» **JOB ITEM**
Return an exact copy of the entries, skipping any picture you find.

[Items from a dataset]
== == ==

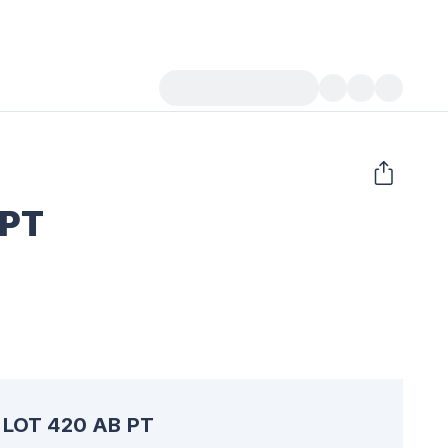
 PT
LOT 420 AB PT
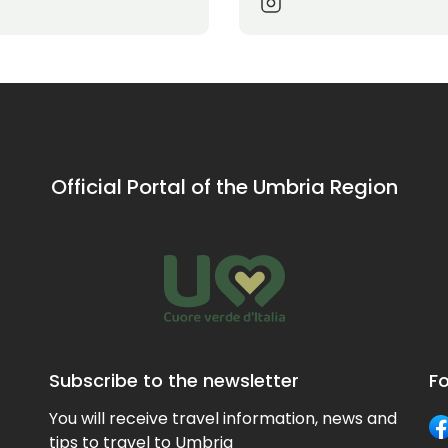
Official Portal of the Umbria Region
Subscribe to the newsletter
Fo
You will receive travel information, news and
tips to travel to Umbria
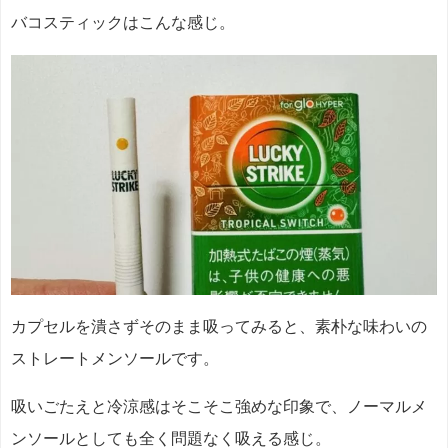
バコスティックはこんな感じ。
カプセルを潰さずそのまま吸ってみると、素朴な味わいの
ストレートメンソールです。
吸いごたえと冷涼感はそこそこ強めな印象で、ノーマルメ
ンソールとしても全く問題なく吸える感じ。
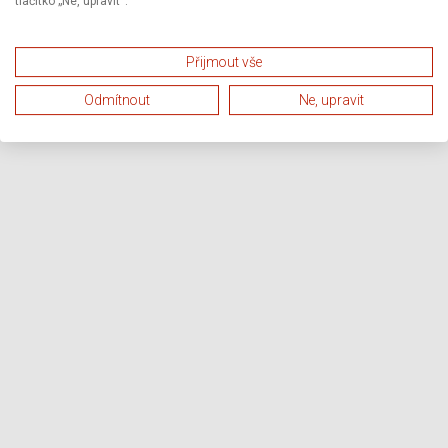
tlačítko „Ne, upravit“.
Přijmout vše
Odmítnout
Ne, upravit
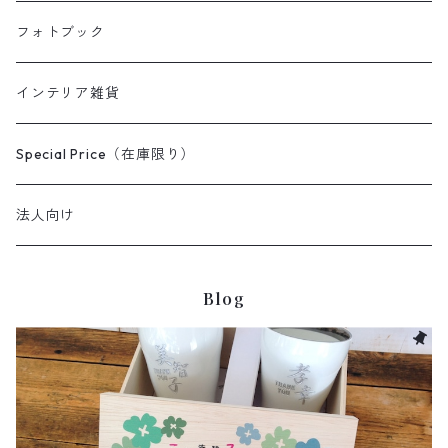
フォトブック
インテリア雑貨
Special Price（在庫限り）
法人向け
Blog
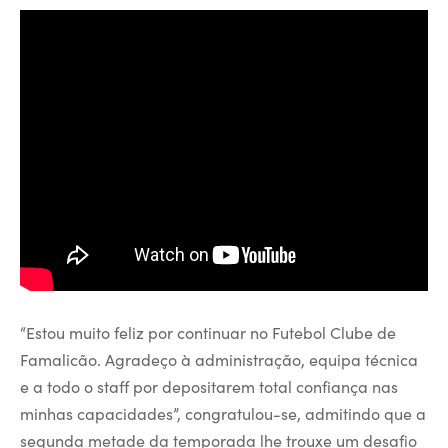
“Estou muito feliz por continuar no Futebol Clube de
Famalicão. Agradeço à administração, equipa técnica
e a todo o staff por depositarem total confiança nas
minhas capacidades”, congratulou-se, admitindo que a
segunda metade da temporada lhe trouxe um desafio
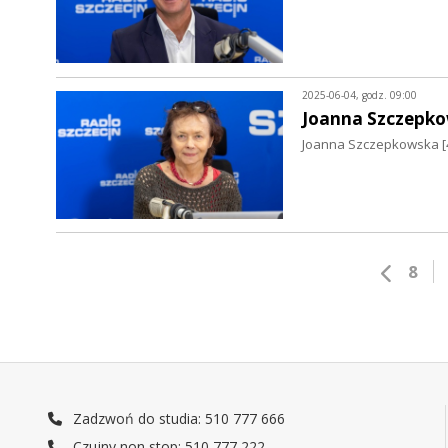
2025-06-04, godz. 09:00
Joanna Szczepk
Joanna Szczepkowska [4.0
8
Zadzwoń do studia: 510 777 666
Czujny non stop: 510 777 222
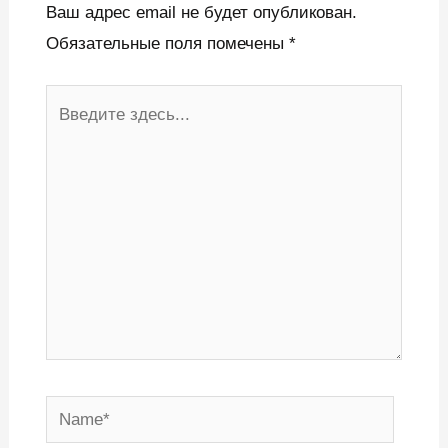
Ваш адрес email не будет опубликован.
Обязательные поля помечены
*
Введите
здесь...
Name*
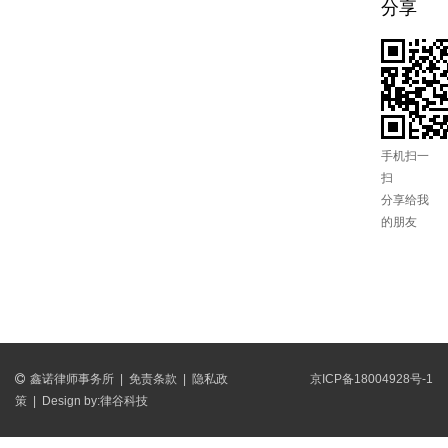
分享
手机扫一
扫
分享给我
的朋友
鑫诺律师事务所
|
免责条款
|
隐私政
京ICP备18004928号-1
策
|
Design by:
律谷科技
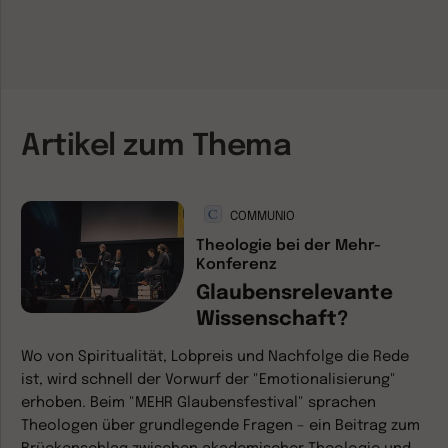
Artikel zum Thema
COMMUNIO
Theologie bei der Mehr-
Konferenz
Glaubensrelevante
Wissenschaft?
Wo von Spiritualität, Lobpreis und Nachfolge die Rede
ist, wird schnell der Vorwurf der "Emotionalisierung"
erhoben. Beim "MEHR Glaubensfestival" sprachen
Theologen über grundlegende Fragen – ein Beitrag zum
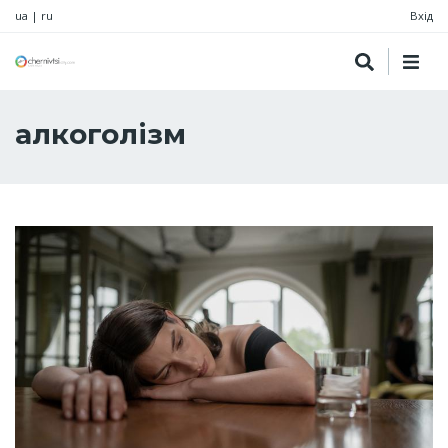
ua
|
ru
Вхід
алкоголізм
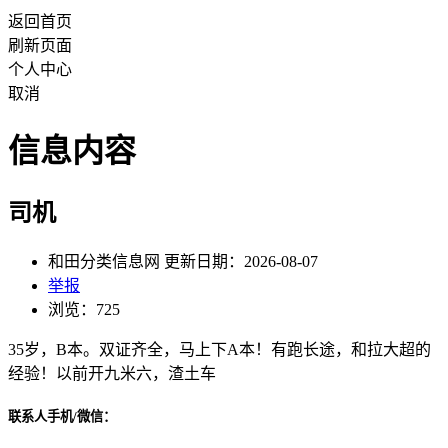
返回首页
刷新页面
个人中心
取消
信息内容
司机
和田分类信息网 更新日期：2026-08-07
举报
浏览：725
35岁，B本。双证齐全，马上下A本！有跑长途，和拉大超的
经验！以前开九米六，渣土车
联系人手机/微信：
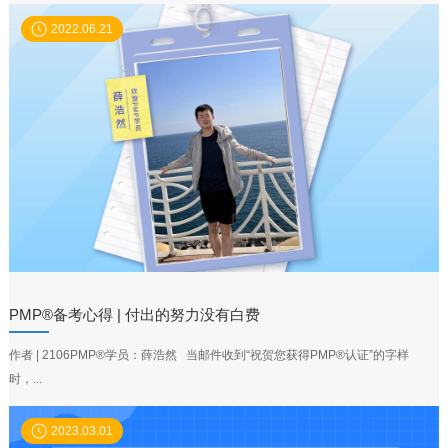
2022.06.21
PMP®备考心得 | 付出的努力没有白费
作者 | 2106PMP®学员：薛浩然 当邮件收到“祝贺您获得PMP®认证”的字样
时，...
2023.03.01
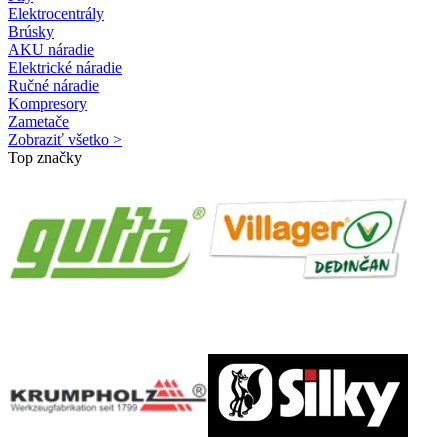
Elektrocentrály
Brúsky
AKU náradie
Elektrické náradie
Ručné náradie
Kompresory
Zametače
Zobraziť všetko >
Top značky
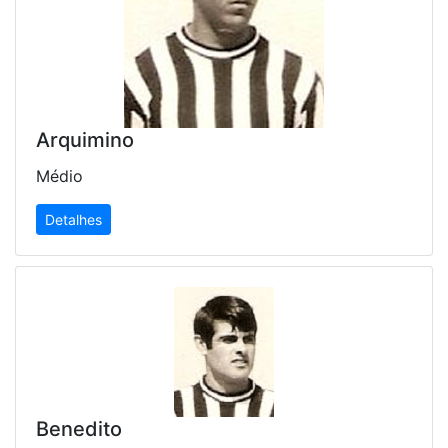
Arquimino
Médio
Detalhes
Benedito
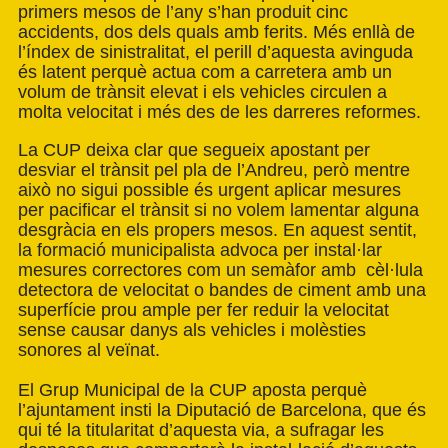
primers mesos de l’any s’han produit cinc
accidents, dos dels quals amb ferits. Més enllà de
l’índex de sinistralitat, el perill d’aquesta avinguda
és latent perquè actua com a carretera amb un
volum de trànsit elevat i els vehicles circulen a
molta velocitat i més des de les darreres reformes.
La CUP deixa clar que segueix apostant per
desviar el trànsit pel pla de l’Andreu, però mentre
això no sigui possible és urgent aplicar mesures
per pacificar el trànsit si no volem lamentar alguna
desgràcia en els propers mesos. En aquest sentit,
la formació municipalista advoca per instal·lar
mesures correctores com un semàfor amb cèl·lula
detectora de velocitat o bandes de ciment amb una
superfície prou ample per fer reduir la velocitat
sense causar danys als vehicles i molèsties
sonores al veïnat.
El Grup Municipal de la CUP aposta perquè
l’ajuntament insti la Diputació de Barcelona, que és
qui té la titularitat d’aquesta via, a sufragar les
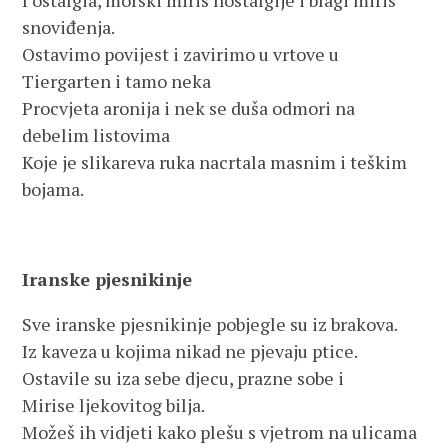
I ostalgia, morski miris nostalgije i blagi miris
snoviđenja.
Ostavimo povijest i zavirimo u vrtove u
Tiergarten i tamo neka
Procvjeta aronija i nek se duša odmori na
debelim listovima
Koje je slikareva ruka nacrtala masnim i teškim
bojama.
Iranske pjesnikinje
Sve iranske pjesnikinje pobjegle su iz brakova.
Iz kaveza u kojima nikad ne pjevaju ptice.
Ostavile su iza sebe djecu, prazne sobe i
Mirise ljekovitog bilja.
Možeš ih vidjeti kako plešu s vjetrom na ulicama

== == ==

» **WRITTEN REPLY**
 PT
LOT 420 AB PT
Official Portal of the Umbria Region
Subscribe to the newsletter
Fo
You will receive travel information, news and
tips to travel to Umbria
バコスティックはこんな感じ。
カプセルを潰さずそのまま吸ってみると、素朴な味わいの
ストレートメンソールです。
吸いごたえと冷涼感はそこそこ強めな印象で、ノーマルメ
ンソールとしても全く問題なく吸える感じ。
tlačítko „Ne, upravit“.
Přijmout vše
Odmítnout
Ne, upravit
フォトブック
インテリア雑貨
Special Price（在庫限り）
法人向け
Blog
“Estou muito feliz por continuar no Futebol Clube de
Famalicão. Agradeço à administração, equipa técnica
e a todo o staff por depositarem total confiança nas
minhas capacidades”, congratulou-se, admitindo que a
segunda metade da temporada lhe trouxe um desafio
2025-06-04, godz. 09:00
Joanna Szczepk
Joanna Szczepkowska [4.0
8
Zadzwoń do studia: 510 777 666
Czujny non stop: 510 777 222
Ваш адрес email не будет опубликован.
Обязательные поля помечены
*
Введите
здесь...
Name*
分享
手机扫一
扫
分享给我
的朋友
鑫诺律师事务所
|
免责条款
|
隐私政
京ICP备18004928号-1
策
|
Design by:
律谷科技
Artikel zum Thema
COMMUNIO
Theologie bei der Mehr-
Konferenz
Glaubensrelevante
Wissenschaft?
Wo von Spiritualität, Lobpreis und Nachfolge die Rede
ist, wird schnell der Vorwurf der "Emotionalisierung"
erhoben. Beim "MEHR Glaubensfestival" sprachen
Theologen über grundlegende Fragen – ein Beitrag zum
ua
|
ru
Вхід
алкоголізм
返回首页
刷新页面
个人中心
取消
信息内容
司机
和田分类信息网 更新日期：2026-08-07
举报
浏览：725
35岁，B本。双证齐全，马上下A本！有跑长途，和拉大超的
经验！以前开九米六，渣土车
联系人手机/微信：
2022.06.21
PMP®备考心得 | 付出的努力没有白费
作者 | 2106PMP®学员：薛浩然 当邮件收到“祝贺您获得PMP®认证”的字样
时，...
2023.03.01
Elektrocentrály
Brúsky
AKU náradie
Elektrické náradie
Ručné náradie
Kompresory
Zametače
Zobraziť všetko >
Top značky
Arquimino
Médio
Detalhes
Benedito
primers mesos de l’any s’han produit cinc
accidents, dos dels quals amb ferits. Més enllà de
l’índex de sinistralitat, el perill d’aquesta avinguda
és latent perquè actua com a carretera amb un
volum de trànsit elevat i els vehicles circulen a
molta velocitat i més des de les darreres reformes.
La CUP deixa clar que segueix apostant per
desviar el trànsit pel pla de l’Andreu, però mentre
això no sigui possible és urgent aplicar mesures
per pacificar el trànsit si no volem lamentar alguna
desgràcia en els propers mesos. En aquest sentit,
la formació municipalista advoca per instal·lar
mesures correctores com un semàfor amb cèl·lula
detectora de velocitat o bandes de ciment amb una
superfície prou ample per fer reduir la velocitat
sense causar danys als vehicles i molèsties
sonores al veïnat.
El Grup Municipal de la CUP aposta perquè
l’ajuntament insti la Diputació de Barcelona, que és
qui té la titularitat d’aquesta via, a sufragar les
I ostalgia, morski miris nostalgije i blagi miris
snoviđenja.
Ostavimo povijest i zavirimo u vrtove u
Tiergarten i tamo neka
Procvjeta aronija i nek se duša odmori na
debelim listovima
Koje je slikareva ruka nacrtala masnim i teškim
bojama.
Iranske pjesnikinje
Sve iranske pjesnikinje pobjegle su iz brakova.
Iz kaveza u kojima nikad ne pjevaju ptice.
Ostavile su iza sebe djecu, prazne sobe i
Mirise ljekovitog bilja.
Možeš ih vidjeti kako plešu s vjetrom na ulicama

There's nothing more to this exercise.